* [Entries supplied]
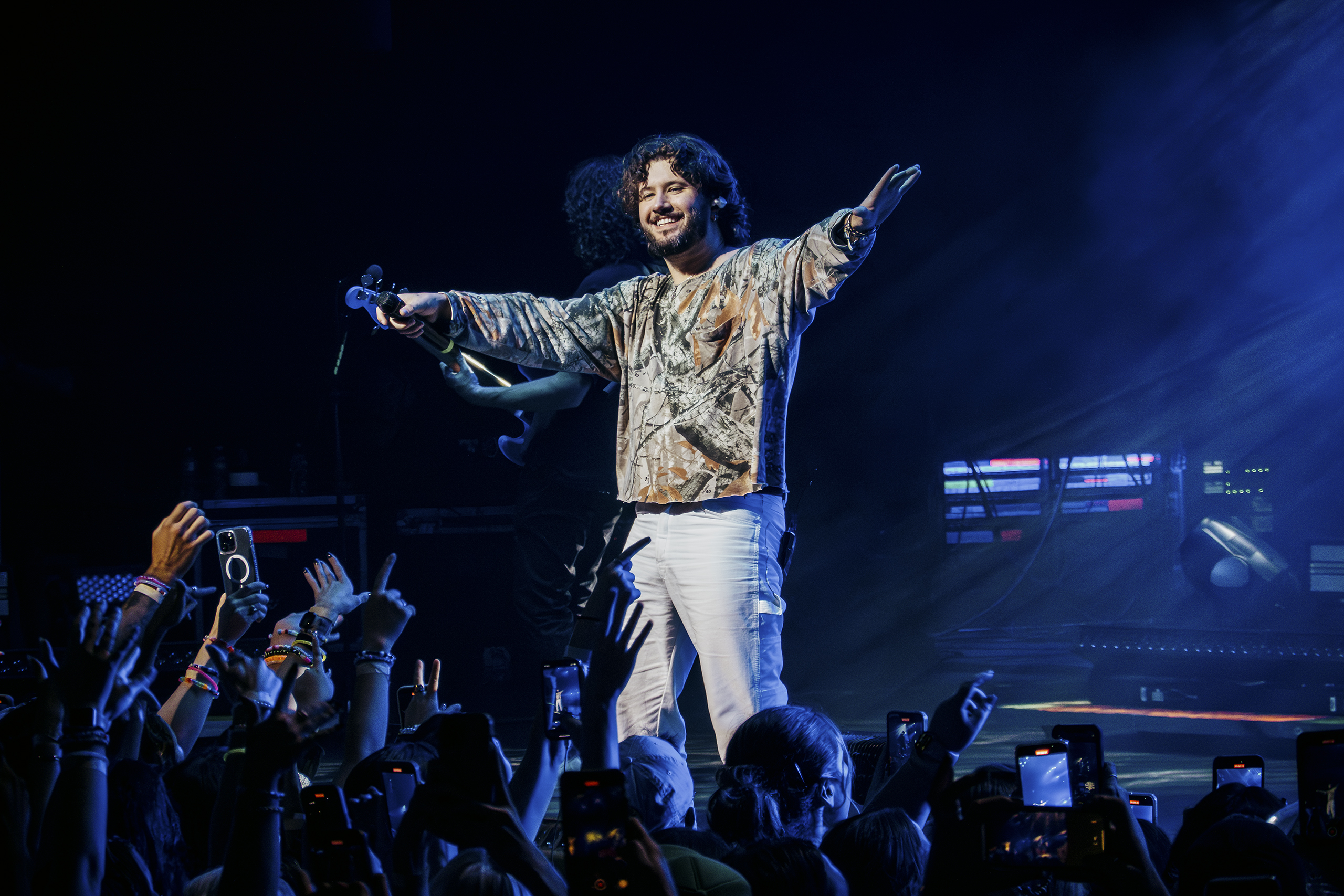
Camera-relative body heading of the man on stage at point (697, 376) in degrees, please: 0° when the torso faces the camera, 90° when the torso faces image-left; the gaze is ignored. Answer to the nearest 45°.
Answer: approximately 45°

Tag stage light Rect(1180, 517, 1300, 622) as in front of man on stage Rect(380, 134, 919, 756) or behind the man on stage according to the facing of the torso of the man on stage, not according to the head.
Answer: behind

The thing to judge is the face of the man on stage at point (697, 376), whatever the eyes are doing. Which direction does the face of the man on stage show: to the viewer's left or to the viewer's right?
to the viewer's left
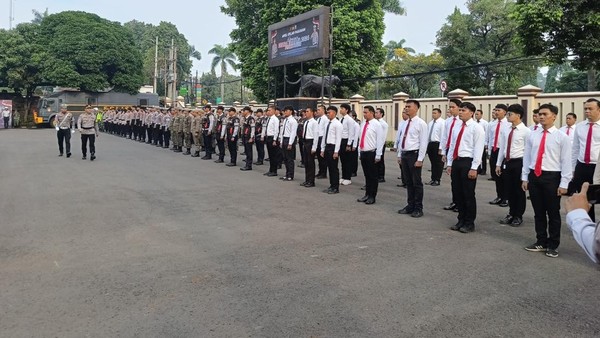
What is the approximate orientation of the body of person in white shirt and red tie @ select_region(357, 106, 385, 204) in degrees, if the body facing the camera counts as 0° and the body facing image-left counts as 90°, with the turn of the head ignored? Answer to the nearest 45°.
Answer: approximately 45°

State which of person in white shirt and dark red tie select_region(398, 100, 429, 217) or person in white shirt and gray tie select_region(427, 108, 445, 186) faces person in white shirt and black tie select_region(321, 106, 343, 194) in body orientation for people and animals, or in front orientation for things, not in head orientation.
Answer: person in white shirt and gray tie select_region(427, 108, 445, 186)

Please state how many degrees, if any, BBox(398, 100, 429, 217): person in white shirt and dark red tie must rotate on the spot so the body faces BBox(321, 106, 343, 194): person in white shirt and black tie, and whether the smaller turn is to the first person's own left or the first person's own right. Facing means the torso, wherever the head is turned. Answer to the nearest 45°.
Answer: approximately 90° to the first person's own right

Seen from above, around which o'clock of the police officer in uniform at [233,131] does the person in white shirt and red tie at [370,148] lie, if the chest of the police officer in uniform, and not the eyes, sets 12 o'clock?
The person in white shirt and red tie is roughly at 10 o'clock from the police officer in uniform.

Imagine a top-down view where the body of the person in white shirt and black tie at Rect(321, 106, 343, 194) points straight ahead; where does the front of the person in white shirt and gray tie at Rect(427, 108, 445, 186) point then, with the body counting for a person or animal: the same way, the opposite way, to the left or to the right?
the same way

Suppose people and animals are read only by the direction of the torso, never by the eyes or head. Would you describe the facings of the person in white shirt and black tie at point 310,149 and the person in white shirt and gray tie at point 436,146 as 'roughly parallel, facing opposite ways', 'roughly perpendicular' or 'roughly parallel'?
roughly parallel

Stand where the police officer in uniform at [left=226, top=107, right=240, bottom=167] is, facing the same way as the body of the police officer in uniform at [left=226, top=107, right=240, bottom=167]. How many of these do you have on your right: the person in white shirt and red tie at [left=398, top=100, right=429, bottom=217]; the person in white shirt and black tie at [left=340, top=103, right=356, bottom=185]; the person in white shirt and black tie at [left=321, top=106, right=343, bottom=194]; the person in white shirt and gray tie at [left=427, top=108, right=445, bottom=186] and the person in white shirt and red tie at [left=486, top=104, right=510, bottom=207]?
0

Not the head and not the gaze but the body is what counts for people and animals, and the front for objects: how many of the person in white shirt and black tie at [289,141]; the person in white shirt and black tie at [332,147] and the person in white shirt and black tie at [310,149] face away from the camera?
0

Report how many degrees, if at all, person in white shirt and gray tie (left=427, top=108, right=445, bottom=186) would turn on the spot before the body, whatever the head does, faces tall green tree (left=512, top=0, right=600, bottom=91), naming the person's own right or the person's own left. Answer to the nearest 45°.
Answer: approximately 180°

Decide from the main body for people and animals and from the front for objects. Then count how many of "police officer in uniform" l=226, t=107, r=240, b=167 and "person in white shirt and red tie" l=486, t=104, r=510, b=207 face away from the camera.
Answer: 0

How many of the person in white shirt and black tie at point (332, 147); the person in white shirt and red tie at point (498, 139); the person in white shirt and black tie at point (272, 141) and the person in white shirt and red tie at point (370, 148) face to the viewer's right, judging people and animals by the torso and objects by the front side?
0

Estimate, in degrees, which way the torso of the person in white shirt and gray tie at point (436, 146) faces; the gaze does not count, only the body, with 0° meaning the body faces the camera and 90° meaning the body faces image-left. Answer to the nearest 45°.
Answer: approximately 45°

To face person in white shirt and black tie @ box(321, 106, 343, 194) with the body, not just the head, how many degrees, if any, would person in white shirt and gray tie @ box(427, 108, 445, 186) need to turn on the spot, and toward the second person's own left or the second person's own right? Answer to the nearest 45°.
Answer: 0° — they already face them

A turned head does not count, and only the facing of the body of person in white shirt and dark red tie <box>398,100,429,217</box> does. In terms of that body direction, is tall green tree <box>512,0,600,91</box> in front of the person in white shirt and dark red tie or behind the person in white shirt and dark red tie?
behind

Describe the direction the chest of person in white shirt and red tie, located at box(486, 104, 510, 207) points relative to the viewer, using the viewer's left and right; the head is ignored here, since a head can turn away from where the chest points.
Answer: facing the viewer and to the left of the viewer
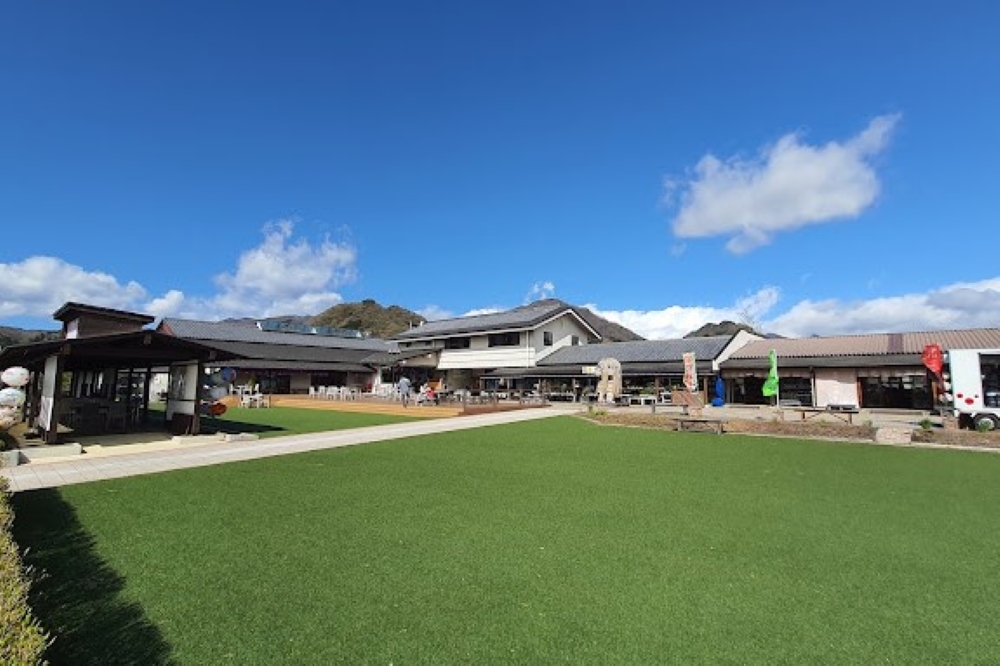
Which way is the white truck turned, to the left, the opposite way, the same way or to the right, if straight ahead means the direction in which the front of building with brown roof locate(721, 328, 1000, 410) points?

* * *

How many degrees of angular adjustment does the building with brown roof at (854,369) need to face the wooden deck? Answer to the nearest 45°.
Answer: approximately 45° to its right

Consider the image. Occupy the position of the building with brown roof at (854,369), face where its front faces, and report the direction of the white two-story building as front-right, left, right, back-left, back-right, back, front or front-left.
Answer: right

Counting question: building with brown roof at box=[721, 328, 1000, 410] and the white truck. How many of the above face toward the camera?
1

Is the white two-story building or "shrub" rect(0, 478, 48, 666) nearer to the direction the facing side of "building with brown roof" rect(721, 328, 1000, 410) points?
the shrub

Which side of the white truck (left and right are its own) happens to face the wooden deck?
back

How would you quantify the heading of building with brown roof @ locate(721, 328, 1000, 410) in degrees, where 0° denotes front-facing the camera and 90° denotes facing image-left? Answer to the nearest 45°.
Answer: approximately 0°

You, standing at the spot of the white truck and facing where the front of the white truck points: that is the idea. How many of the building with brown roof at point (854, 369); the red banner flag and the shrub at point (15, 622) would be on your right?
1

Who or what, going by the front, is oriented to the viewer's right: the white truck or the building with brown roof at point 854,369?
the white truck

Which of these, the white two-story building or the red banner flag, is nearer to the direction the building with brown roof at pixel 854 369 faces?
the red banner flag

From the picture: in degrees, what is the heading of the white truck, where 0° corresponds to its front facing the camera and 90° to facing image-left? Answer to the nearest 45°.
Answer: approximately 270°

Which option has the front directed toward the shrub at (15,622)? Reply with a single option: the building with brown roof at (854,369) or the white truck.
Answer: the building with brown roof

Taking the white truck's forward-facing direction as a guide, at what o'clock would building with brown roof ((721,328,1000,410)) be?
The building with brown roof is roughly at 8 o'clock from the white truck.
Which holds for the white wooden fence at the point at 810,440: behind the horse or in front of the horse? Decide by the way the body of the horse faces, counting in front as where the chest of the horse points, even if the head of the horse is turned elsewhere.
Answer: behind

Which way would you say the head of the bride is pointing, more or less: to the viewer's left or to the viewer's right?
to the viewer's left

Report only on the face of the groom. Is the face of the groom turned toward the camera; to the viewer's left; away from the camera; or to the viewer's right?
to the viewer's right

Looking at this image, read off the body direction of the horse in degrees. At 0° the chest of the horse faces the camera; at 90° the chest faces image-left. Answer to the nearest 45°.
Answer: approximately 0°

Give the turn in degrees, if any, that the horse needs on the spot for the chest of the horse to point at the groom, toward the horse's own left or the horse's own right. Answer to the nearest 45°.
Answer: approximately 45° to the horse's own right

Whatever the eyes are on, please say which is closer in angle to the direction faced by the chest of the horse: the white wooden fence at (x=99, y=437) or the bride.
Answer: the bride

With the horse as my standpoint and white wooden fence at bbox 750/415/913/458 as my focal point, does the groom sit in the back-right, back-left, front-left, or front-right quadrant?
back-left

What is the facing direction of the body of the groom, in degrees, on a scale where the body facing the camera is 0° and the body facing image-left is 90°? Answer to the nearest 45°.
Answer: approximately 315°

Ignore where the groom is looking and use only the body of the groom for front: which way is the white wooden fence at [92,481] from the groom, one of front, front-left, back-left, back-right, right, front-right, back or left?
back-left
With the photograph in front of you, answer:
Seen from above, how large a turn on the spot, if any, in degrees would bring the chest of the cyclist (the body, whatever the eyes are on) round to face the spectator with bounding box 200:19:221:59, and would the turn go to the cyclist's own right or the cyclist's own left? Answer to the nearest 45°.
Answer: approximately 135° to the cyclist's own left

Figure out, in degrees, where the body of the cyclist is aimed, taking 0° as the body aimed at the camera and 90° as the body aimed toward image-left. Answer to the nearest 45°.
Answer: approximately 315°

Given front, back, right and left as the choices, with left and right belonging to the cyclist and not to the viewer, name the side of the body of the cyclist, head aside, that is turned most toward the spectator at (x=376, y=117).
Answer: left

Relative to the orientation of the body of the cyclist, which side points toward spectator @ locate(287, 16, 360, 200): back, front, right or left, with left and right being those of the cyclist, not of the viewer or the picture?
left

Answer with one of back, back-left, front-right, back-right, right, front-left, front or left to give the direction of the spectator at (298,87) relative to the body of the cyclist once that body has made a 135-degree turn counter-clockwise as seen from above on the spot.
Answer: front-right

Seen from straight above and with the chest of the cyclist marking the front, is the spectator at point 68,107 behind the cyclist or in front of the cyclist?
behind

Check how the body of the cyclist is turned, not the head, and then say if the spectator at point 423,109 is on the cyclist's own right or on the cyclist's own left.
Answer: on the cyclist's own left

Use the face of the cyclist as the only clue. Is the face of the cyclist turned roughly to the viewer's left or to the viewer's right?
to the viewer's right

...

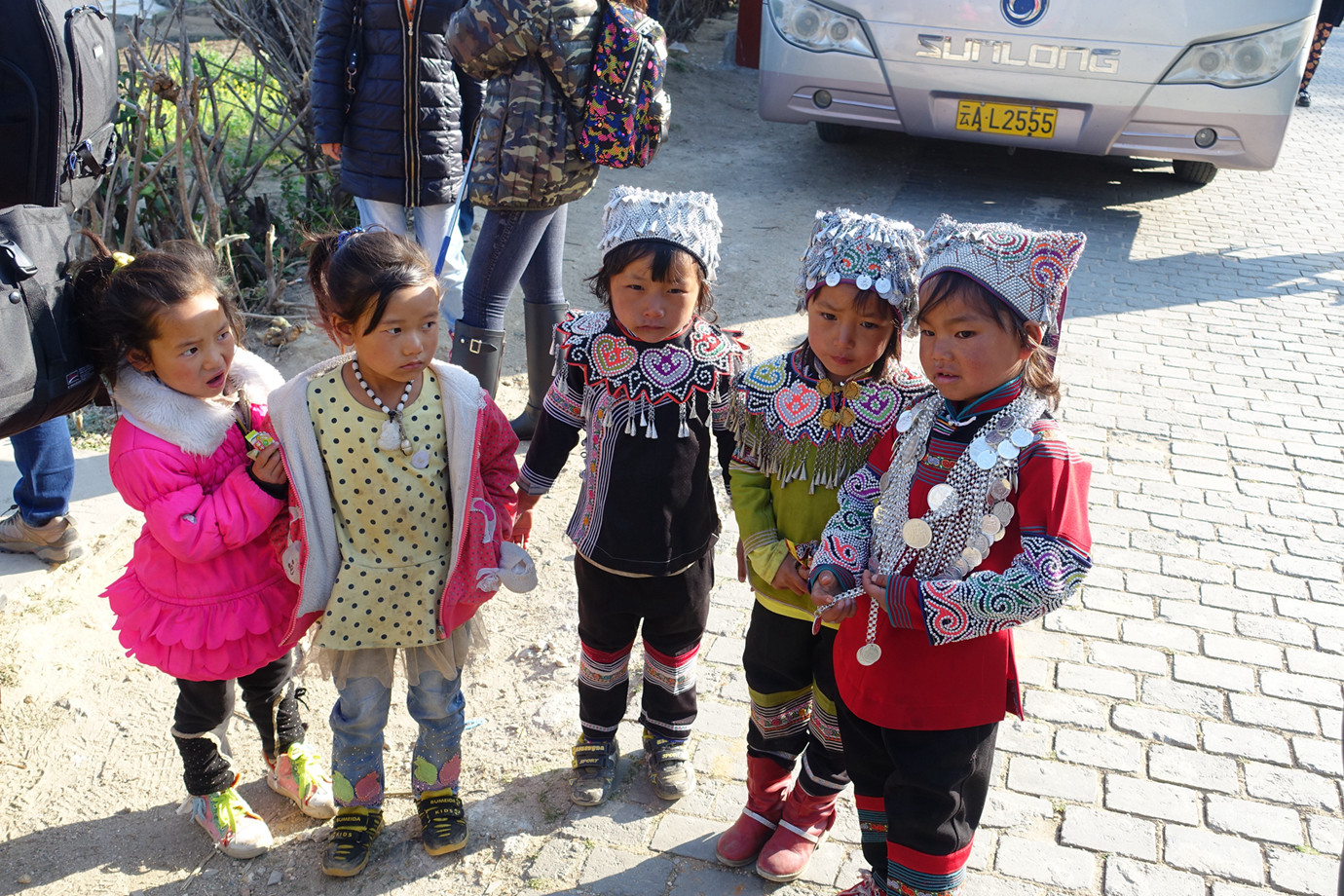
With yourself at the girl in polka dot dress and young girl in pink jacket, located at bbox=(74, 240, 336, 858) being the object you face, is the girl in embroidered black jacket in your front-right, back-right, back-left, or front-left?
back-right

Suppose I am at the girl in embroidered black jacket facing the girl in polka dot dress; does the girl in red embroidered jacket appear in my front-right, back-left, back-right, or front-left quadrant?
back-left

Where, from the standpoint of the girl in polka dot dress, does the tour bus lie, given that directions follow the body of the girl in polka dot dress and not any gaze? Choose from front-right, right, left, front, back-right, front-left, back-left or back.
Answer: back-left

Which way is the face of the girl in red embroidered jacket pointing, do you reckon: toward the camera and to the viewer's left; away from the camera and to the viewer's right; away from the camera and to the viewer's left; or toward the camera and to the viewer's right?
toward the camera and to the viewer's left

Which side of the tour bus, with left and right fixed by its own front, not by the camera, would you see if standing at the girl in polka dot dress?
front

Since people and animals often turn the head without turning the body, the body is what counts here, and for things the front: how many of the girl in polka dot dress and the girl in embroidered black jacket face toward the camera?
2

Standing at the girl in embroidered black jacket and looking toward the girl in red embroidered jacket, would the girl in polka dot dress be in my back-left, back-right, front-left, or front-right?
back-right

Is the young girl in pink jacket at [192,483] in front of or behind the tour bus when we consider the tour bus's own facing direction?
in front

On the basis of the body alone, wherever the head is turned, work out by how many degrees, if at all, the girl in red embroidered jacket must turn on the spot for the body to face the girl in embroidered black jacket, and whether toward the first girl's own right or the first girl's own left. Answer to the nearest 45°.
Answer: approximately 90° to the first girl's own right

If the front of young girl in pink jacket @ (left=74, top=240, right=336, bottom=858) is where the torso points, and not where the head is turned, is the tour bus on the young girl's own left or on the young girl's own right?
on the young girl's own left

* [Task to carry out] Copy out the items from the line containing "From the picture: in" up to and including the line containing "The building with brown roof is", renaming "option" as "choice" and leaving everything else unchanged.

* [Your response]
From the picture: in degrees, what is the heading of the white truck, where 0° corresponds to its front facing the camera and 90° to facing image-left? Answer to the nearest 45°.
Answer: approximately 270°

Which choice has the front directed toward the shrub at (15,622)? Reply with a single choice: the building with brown roof at (854,369) or the white truck.
Answer: the building with brown roof

Taking the white truck's forward-facing direction as a guide, at what o'clock would building with brown roof ((721,328,1000,410)) be?
The building with brown roof is roughly at 8 o'clock from the white truck.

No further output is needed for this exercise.